*** Opening AVAILABLE DATA ***

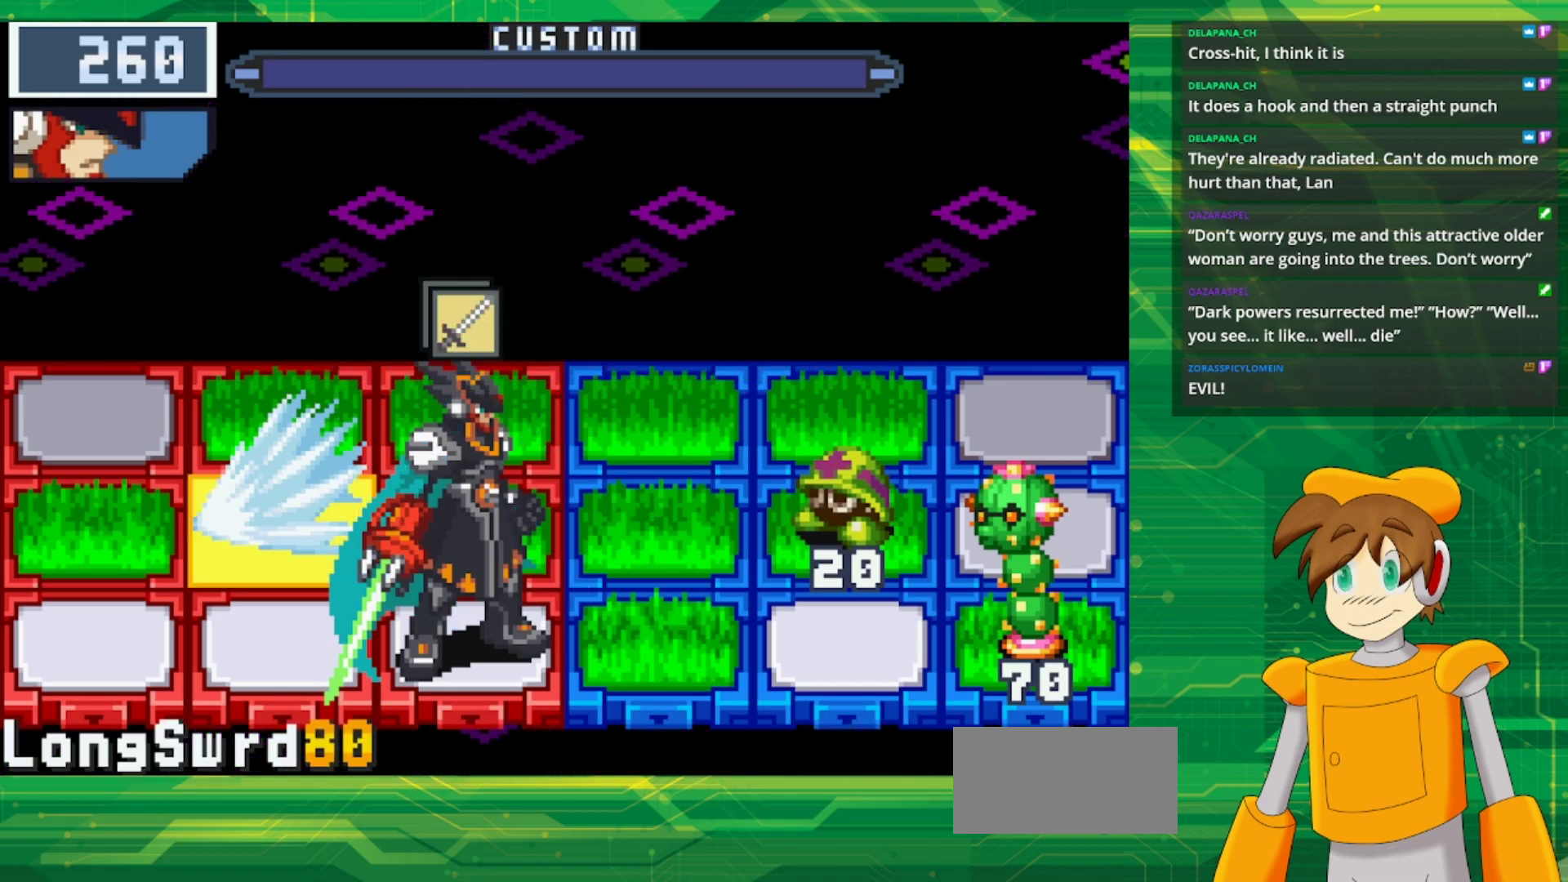
{"buttons": [], "events": []}
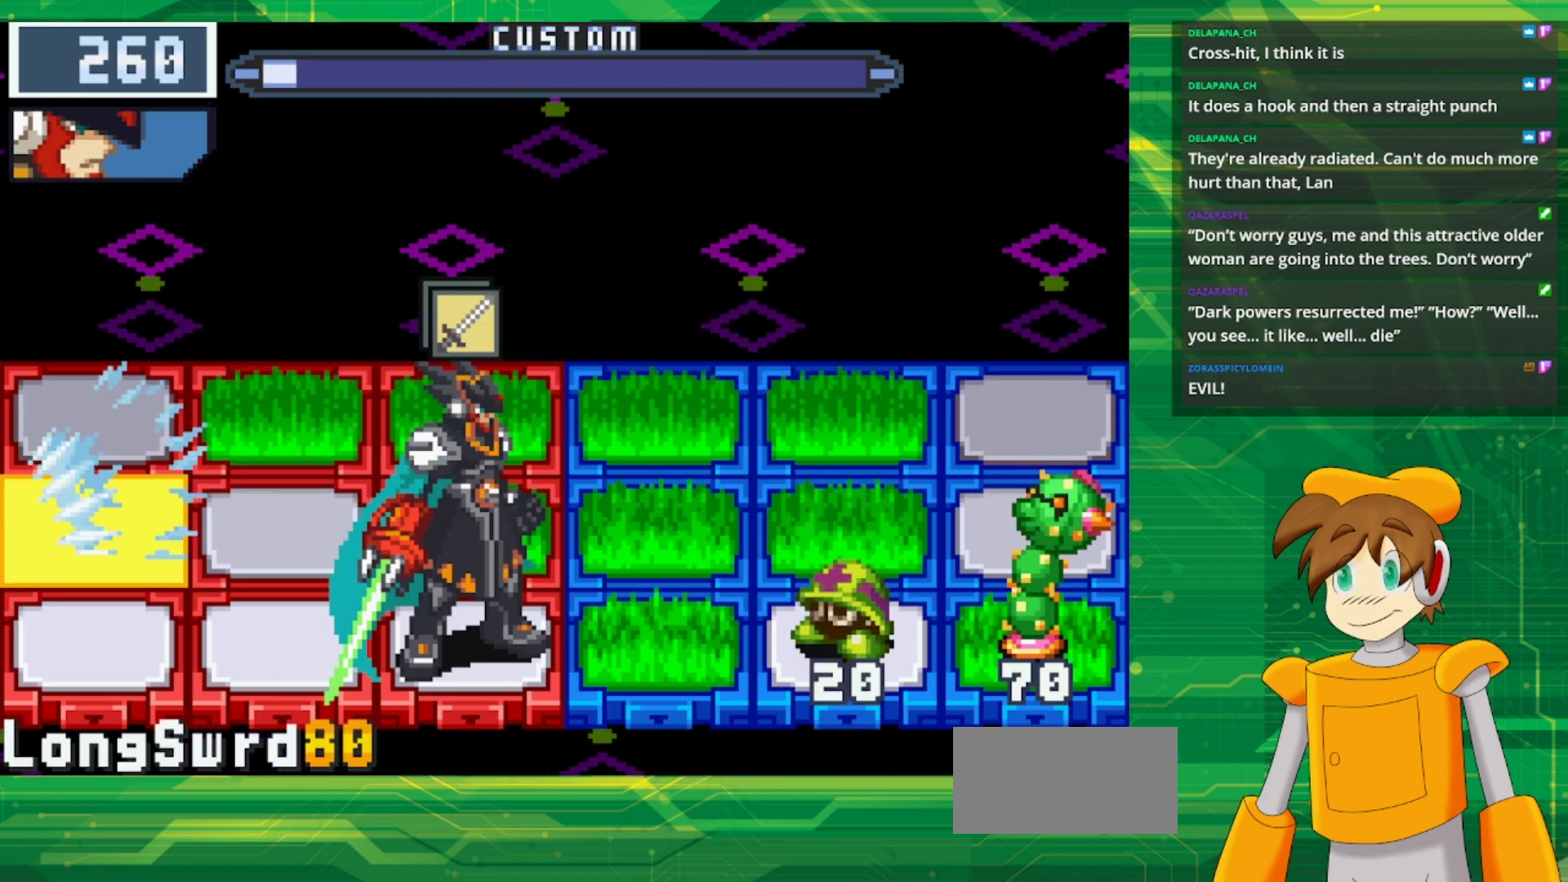
{"buttons": [], "events": [[350, "A", "down"], [483, "A", "up"]]}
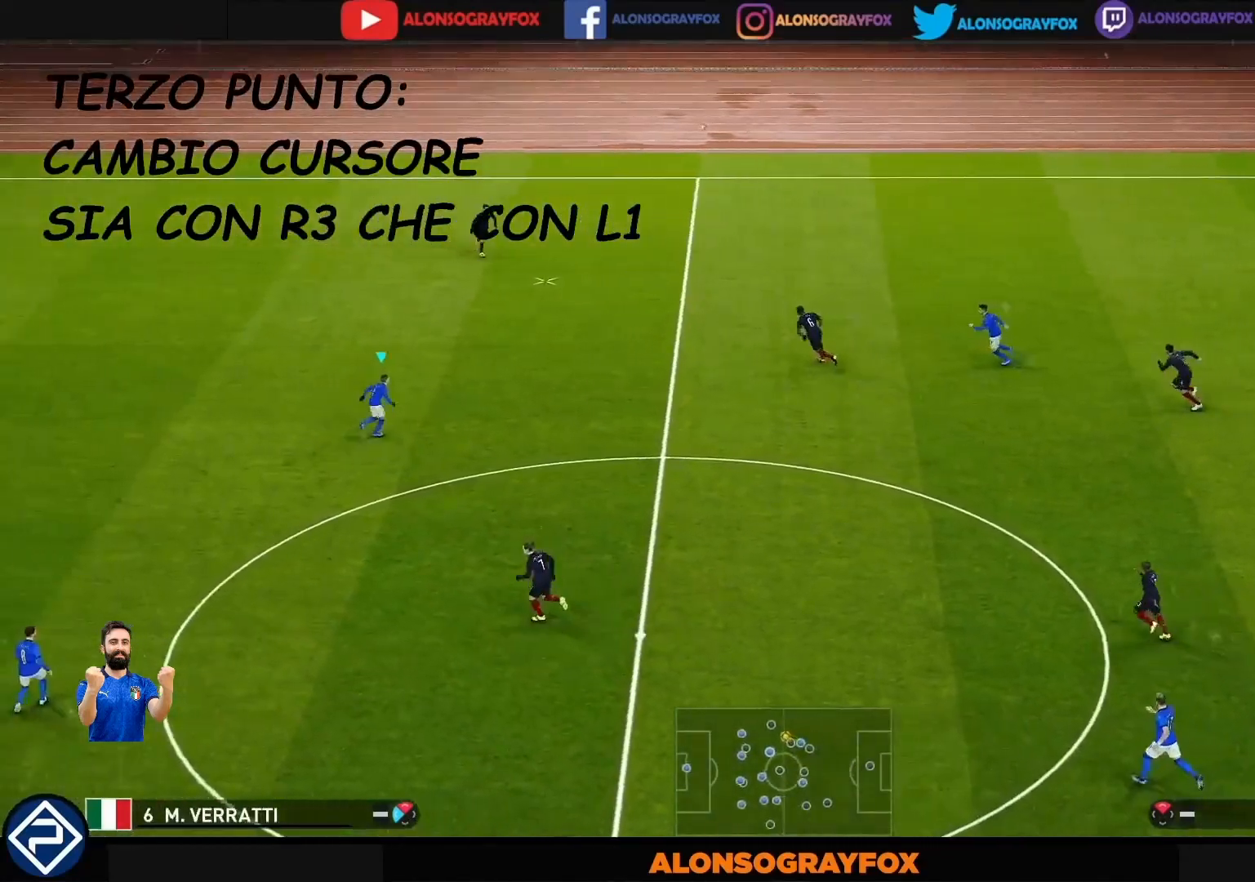
Gameplay with a controller (PlayStation layout); each line is a JSON object with the inputs held at the frame after it. "events" lists button and stick changes between this image and that frame as [ms after this image, input, new state], when the widget could be followed in between. Not read: L3 R3.
{"buttons": ["R1"], "left_stick": "up-left", "right_stick": "center", "events": [[67, "R1", "up"], [233, "left_stick", "up"], [333, "left_stick", "up-left"], [400, "R1", "down"]]}
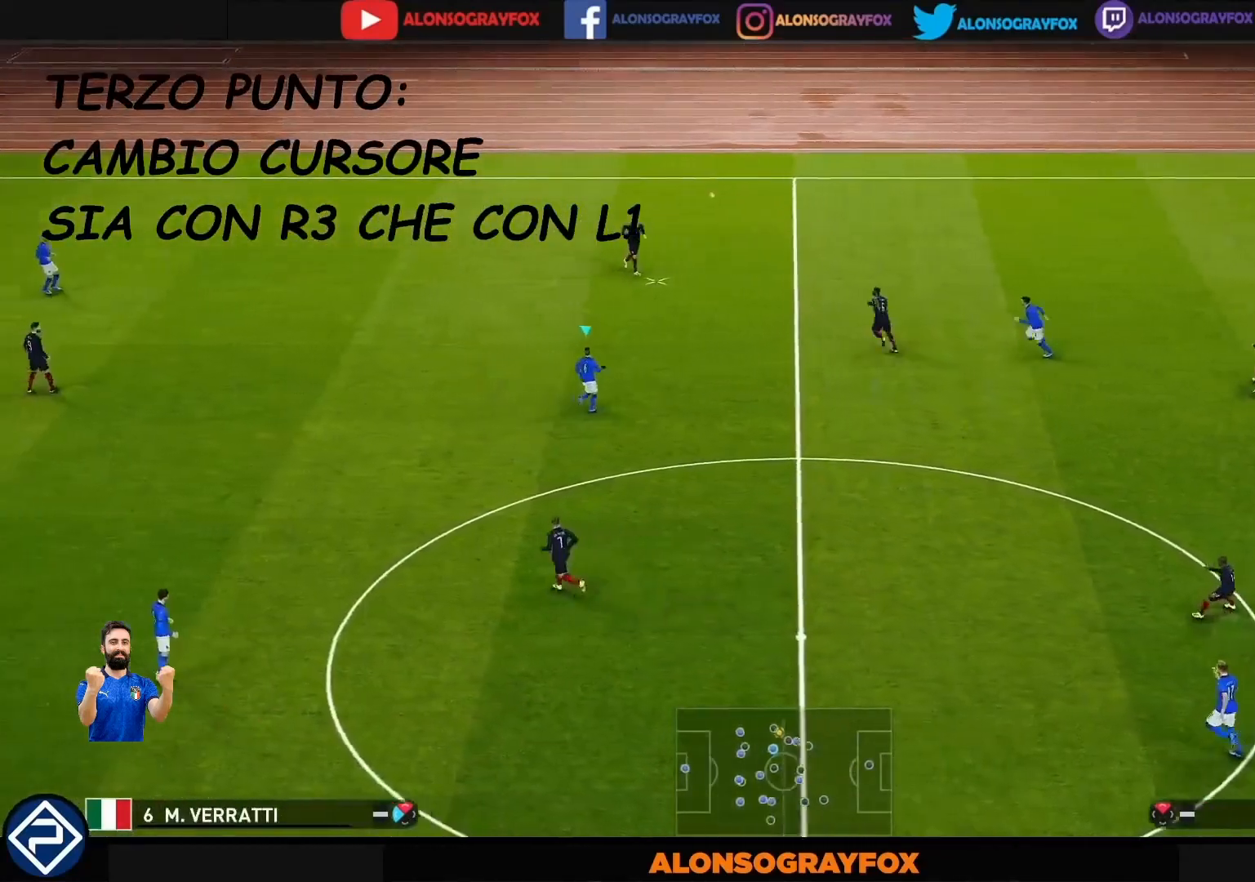
{"buttons": ["R1"], "left_stick": "up-left", "right_stick": "center", "events": []}
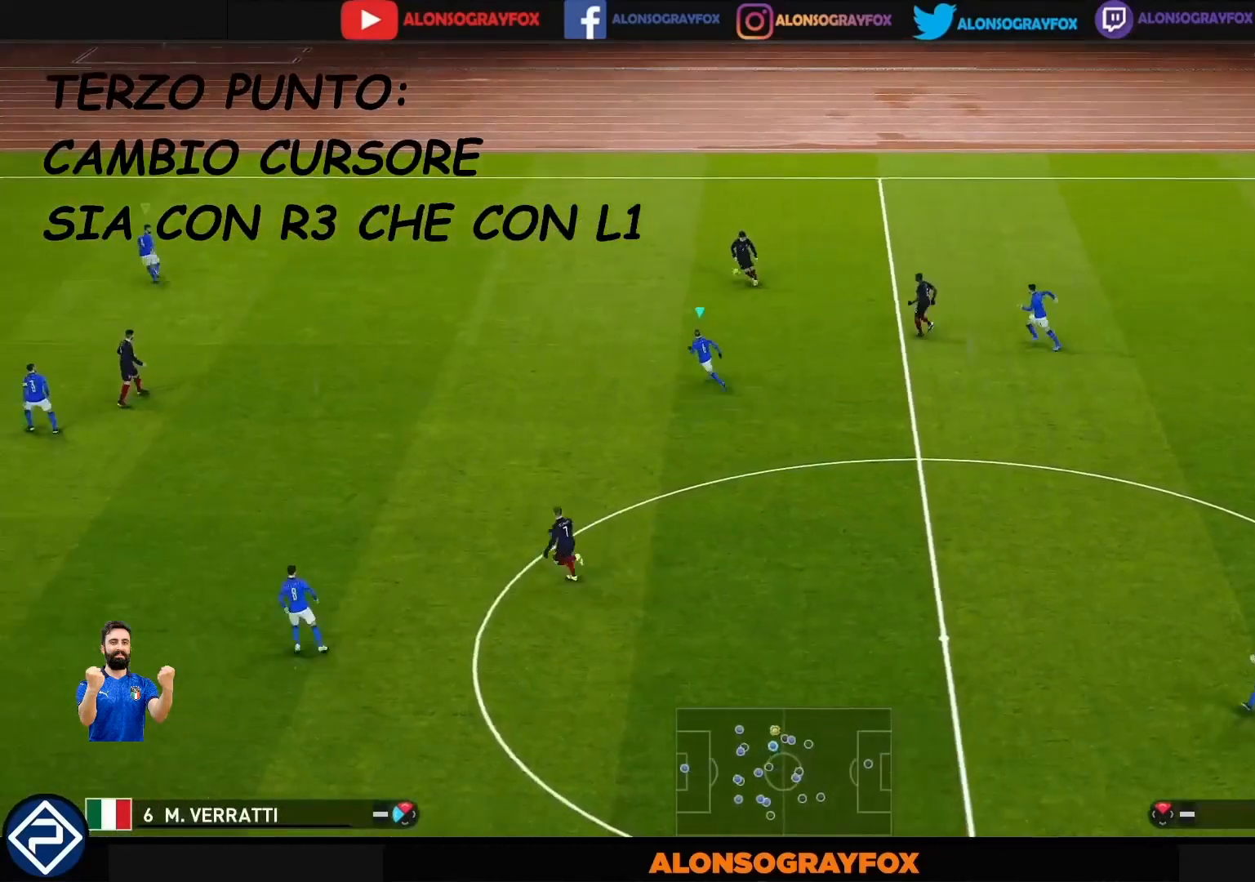
{"buttons": ["R1"], "left_stick": "up-left", "right_stick": "center", "events": []}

*** Closing AVAILABLE DATA ***

- **TASK STATEMENT**: Would you give the number of lines of the data that include the string "down"? Nothing else is wanted.

- **WRITTEN RESPONSE**: 2